Emily Cross recebeu um BA em psicologia e dança do Pomona College, um MSc em psicologia cognitiva da Universidade de Otago como Fulbright Fellow, e um PhD em neurociência cognitiva do Dartmouth College. Actualmente é Professora Principal e Líder de Investigação Económica e Social na Universidade de Bangor no País de Gales, onde dirige o Laboratório Social Brain in Action. Usando procedimentos de treinamento intensivo, neuroimagem funcional e paradigmas de pesquisa envolvendo dança, acrobacia e robôs, ela está interessada em explorar questões relativas à aprendizagem observacional ao longo da vida, perícia motora e as influências sociais das interações homem-robô.

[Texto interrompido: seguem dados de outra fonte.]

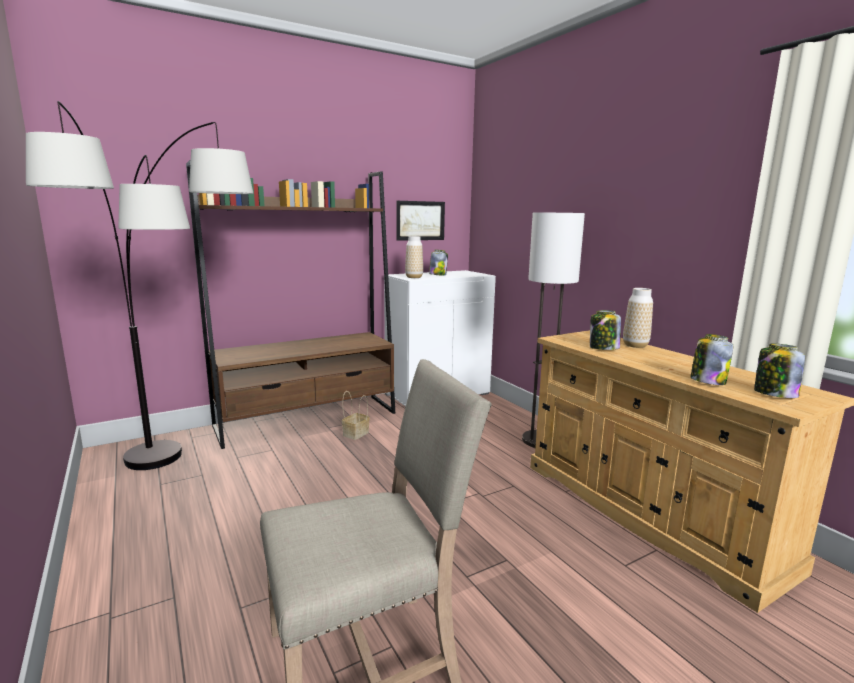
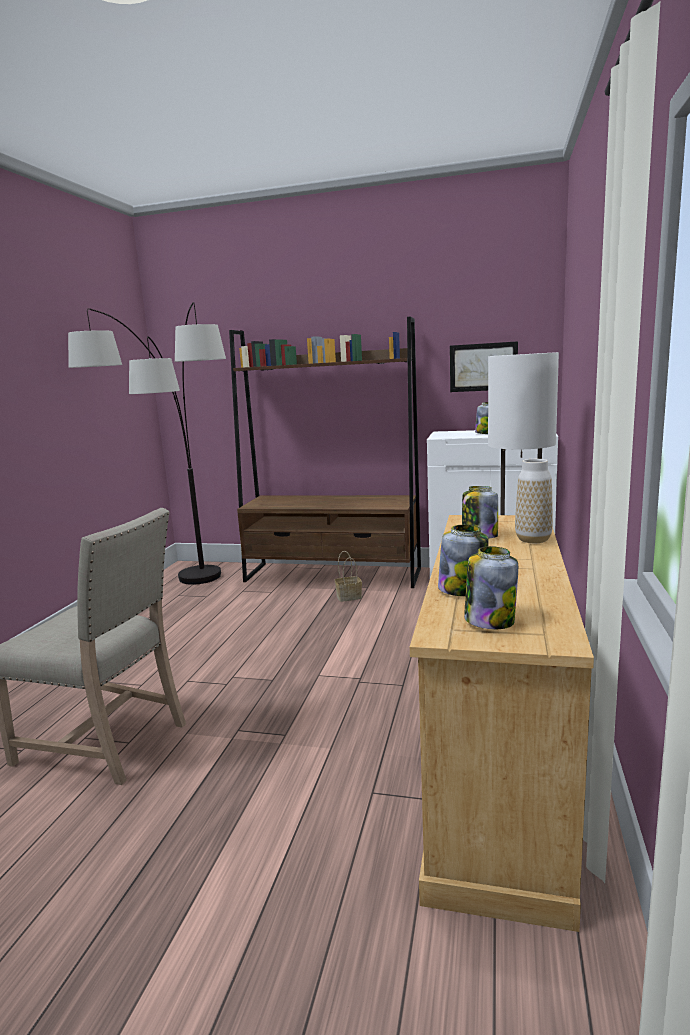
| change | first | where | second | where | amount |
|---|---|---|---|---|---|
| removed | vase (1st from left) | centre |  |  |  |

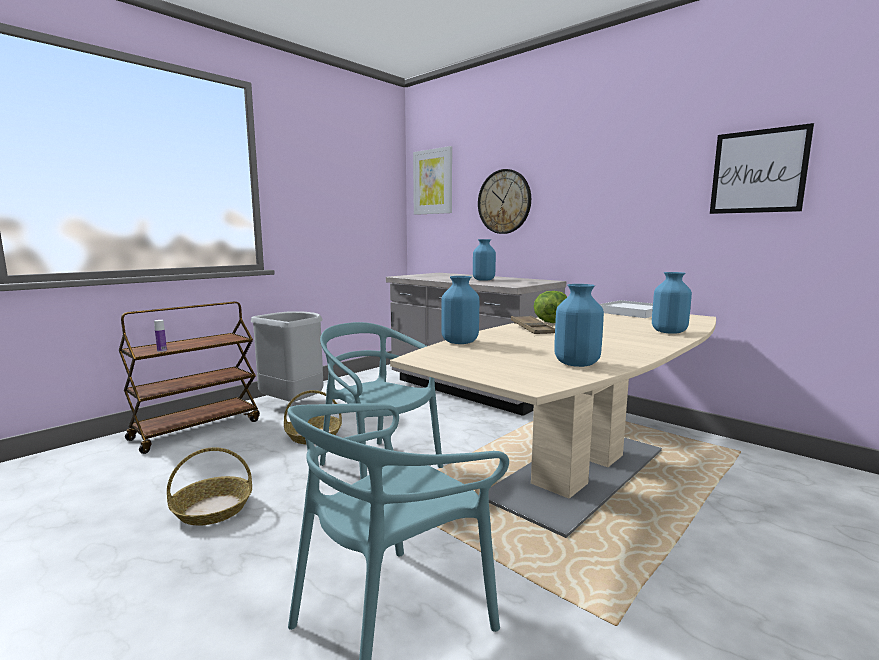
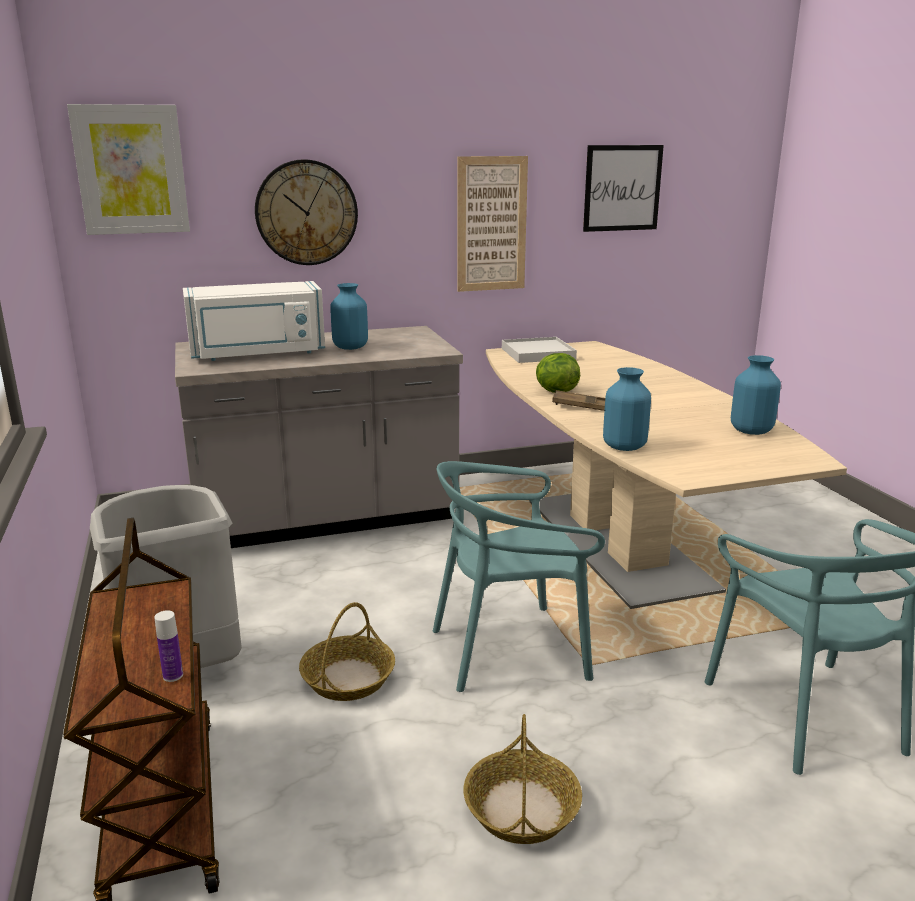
| change | first | where | second | where | amount |
|---|---|---|---|---|---|
| removed | vase in blue (4th from left) | middle right |  |  |  |
| added |  |  | picture (2nd from left) | top centre |  |
| added |  |  | microwave in white | middle left |  |

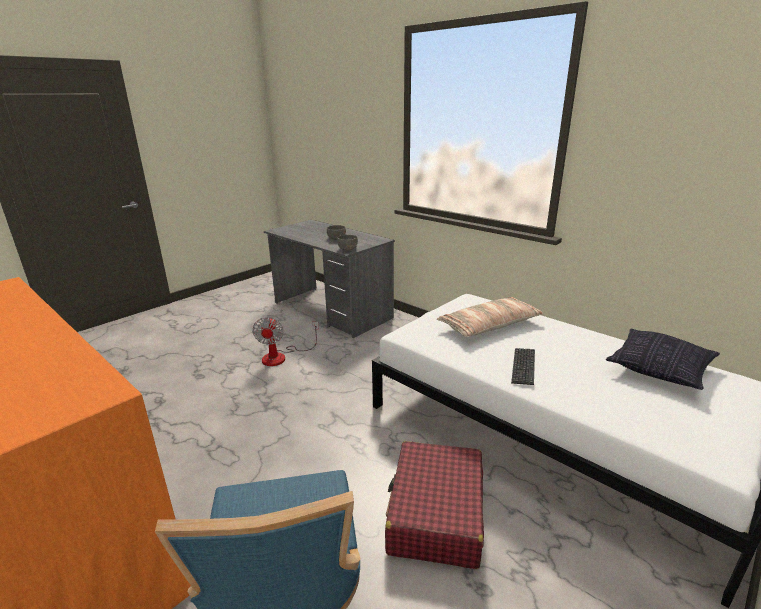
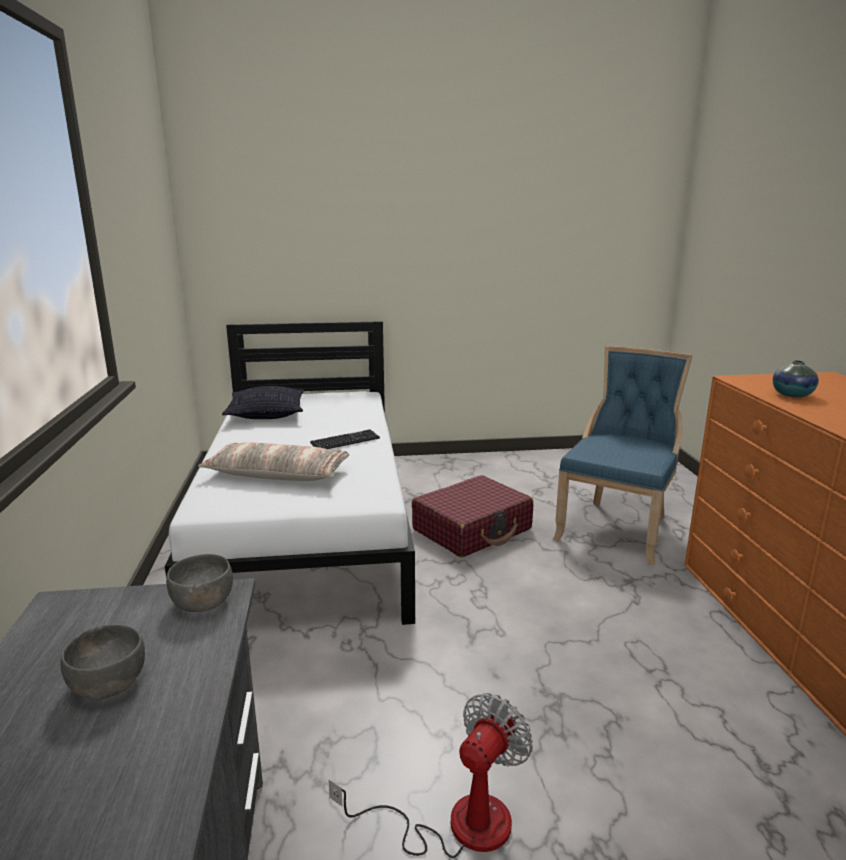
| change | first | where | second | where | amount |
|---|---|---|---|---|---|
| added |  |  | vase | middle right |  |

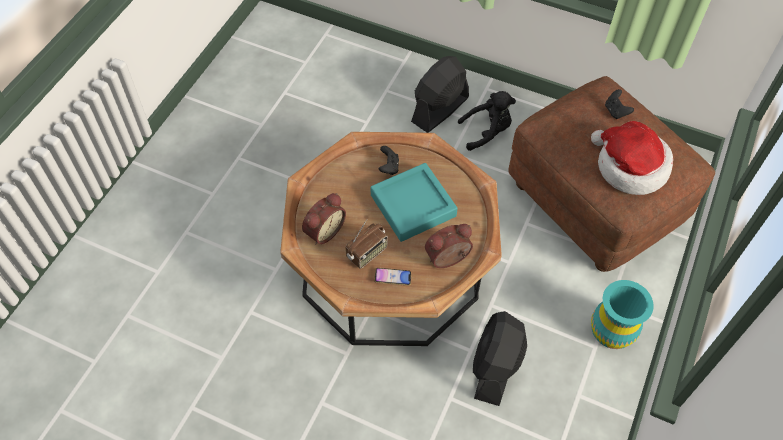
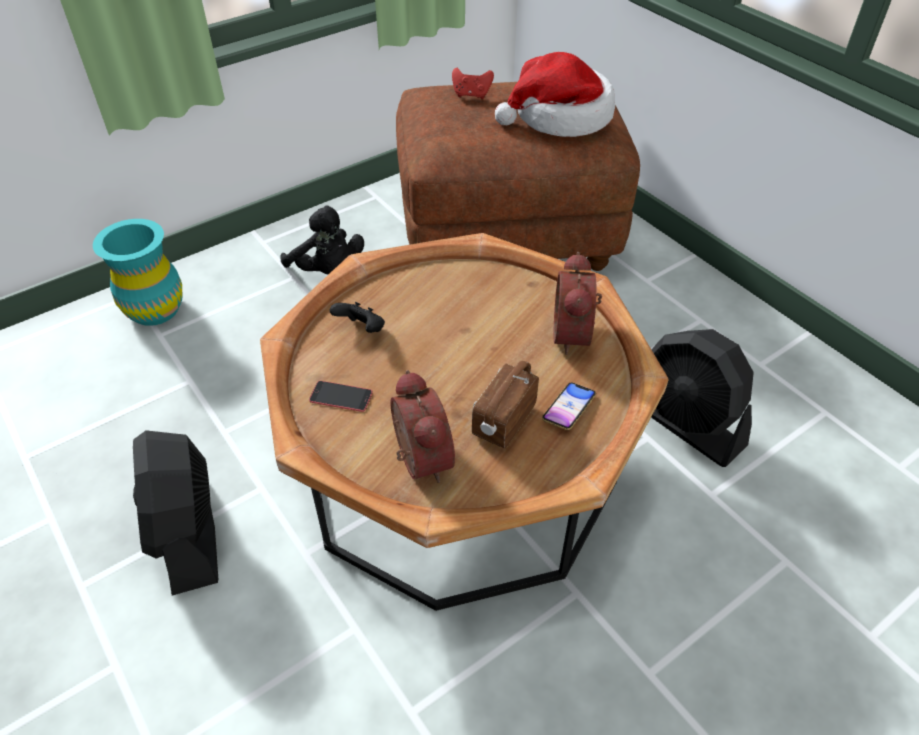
| change | first | where | second | where | amount |
|---|---|---|---|---|---|
| moved | fan in black (1st from left) | top centre |  | bottom left |  |
| recoloured | game controller in black (2nd from left) | top right | game controller in red | top centre |  |
| turned | plush toy in black | top centre |  | top centre | 120 degrees clockwise |
| removed | tray in turquoise | centre |  |  |  |
| turned | radio | centre |  | centre | 135 degrees counterclockwise |
| moved | vase in turquoise | bottom right |  | middle left |  |
| added |  |  | phone (1st from left) | centre |  |

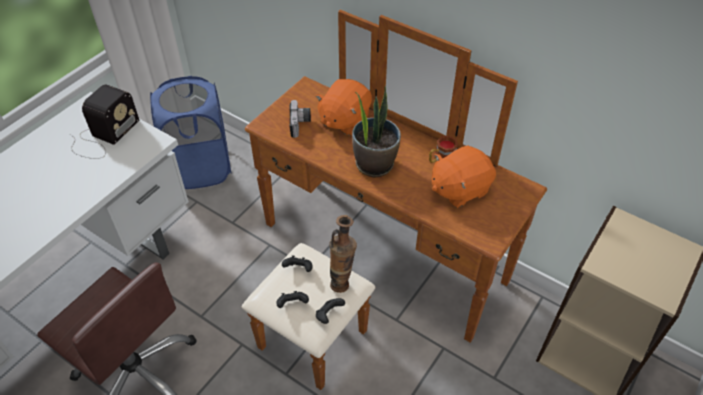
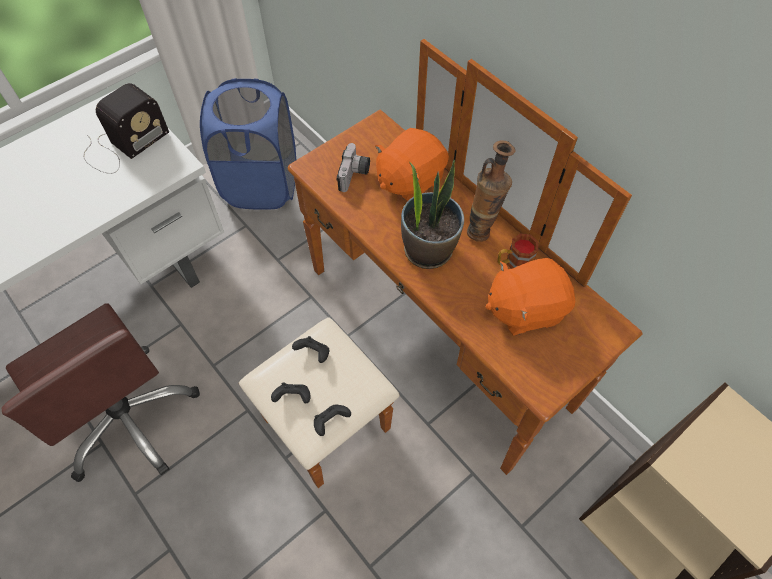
| change | first | where | second | where | amount |
|---|---|---|---|---|---|
| moved | vase | centre |  | top centre |  |

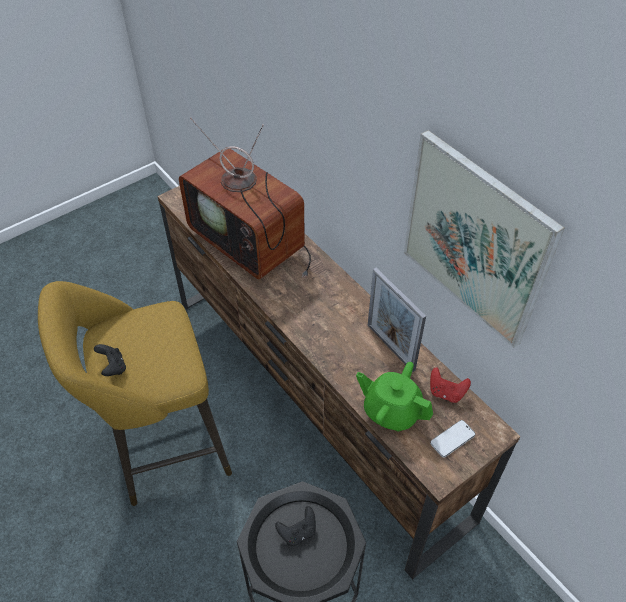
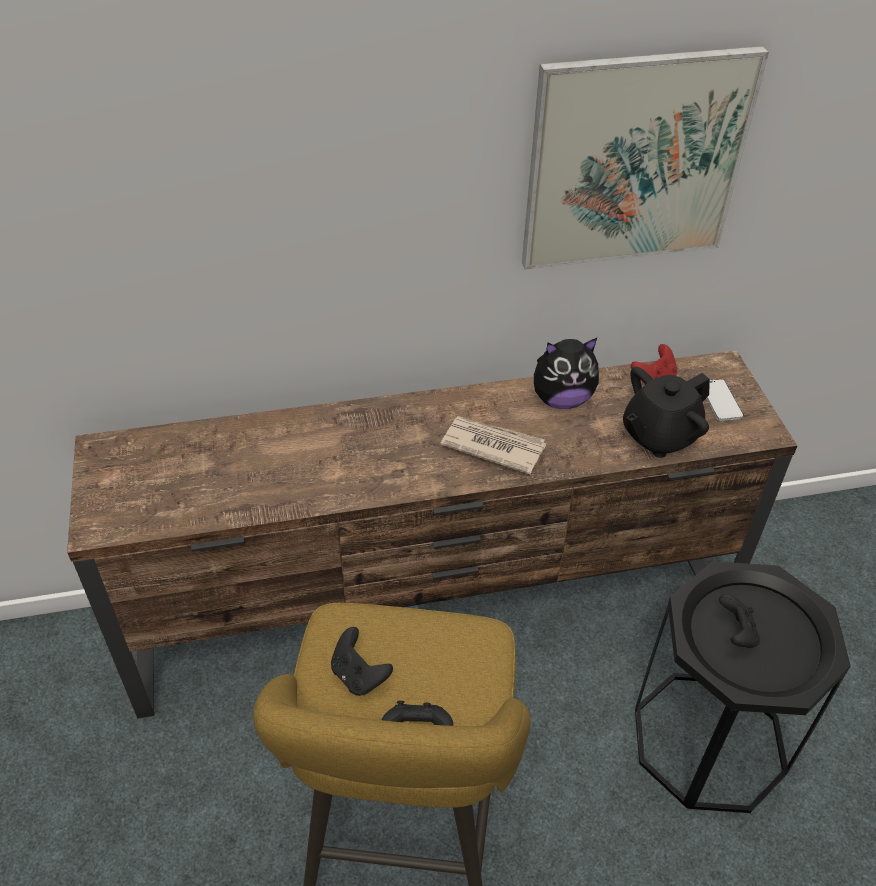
| change | first | where | second | where | amount |
|---|---|---|---|---|---|
| removed | television | top centre |  |  |  |
| replaced | picture frame | centre | plush toy | centre |  |
| recoloured | teapot in green | centre | teapot in black | middle right |  |
| added |  |  | newspaper | centre |  |
| added |  |  | game controller in black (1st from left) | bottom centre |  |

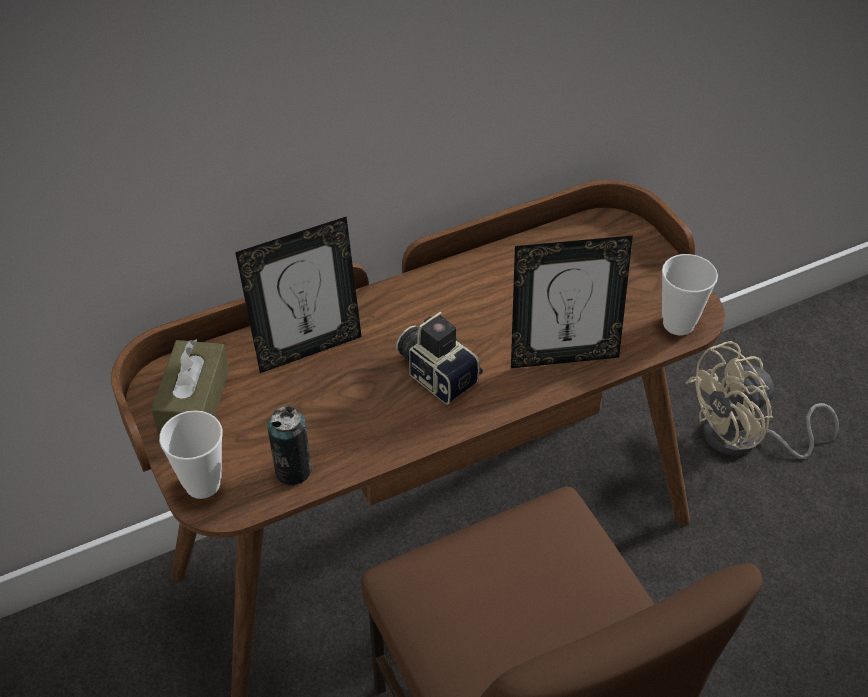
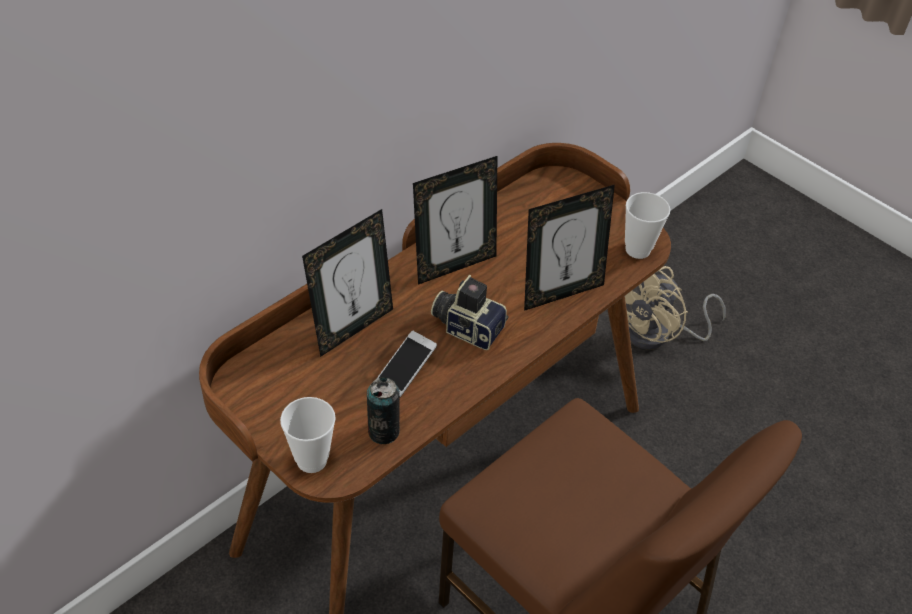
| change | first | where | second | where | amount |
|---|---|---|---|---|---|
| removed | tissue box in brown | middle left |  |  |  |
| added |  |  | picture frame (2nd from left) | centre |  |
| added |  |  | phone | centre |  |

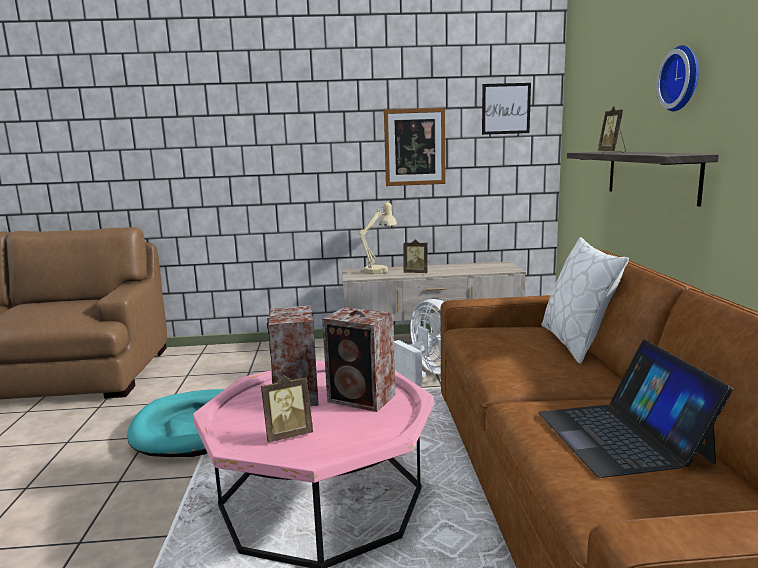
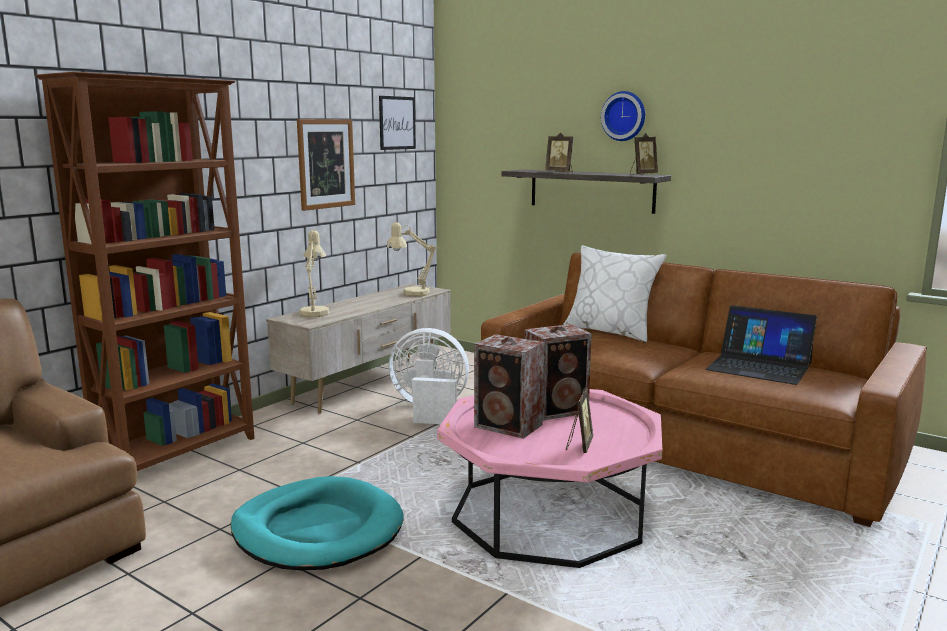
| change | first | where | second | where | amount |
|---|---|---|---|---|---|
| moved | picture frame (2nd from left in the first image) | centre | picture frame (3rd from left) | top right |  |
| added |  |  | bookcase in brown | middle left |  |
| added |  |  | table lamp in beige (2nd from left) | centre |  |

Harriet Over recebeu seu PhD da Universidade de Cardiff em 2010. Atualmente ela é Conferencista de Pesquisa do Aniversário e Líder de Pesquisa do Conselho de Pesquisa Econômica e Social no Departamento de Psicologia da Universidade de York. Antes disso, ela foi pesquisadora de pós-doutorado no Instituto Max Planck de Antropologia Evolutiva em Leipzig. A sua investigação centra-se no desenvolvimento da aprendizagem social, motivação social e interacção intergrupal.
Pés
Uma contribuição de 16 para um tema ‘Compreender a si próprio e aos outros: das origens às desordens’.
Publicado pela Royal Society. Todos os direitos reservados.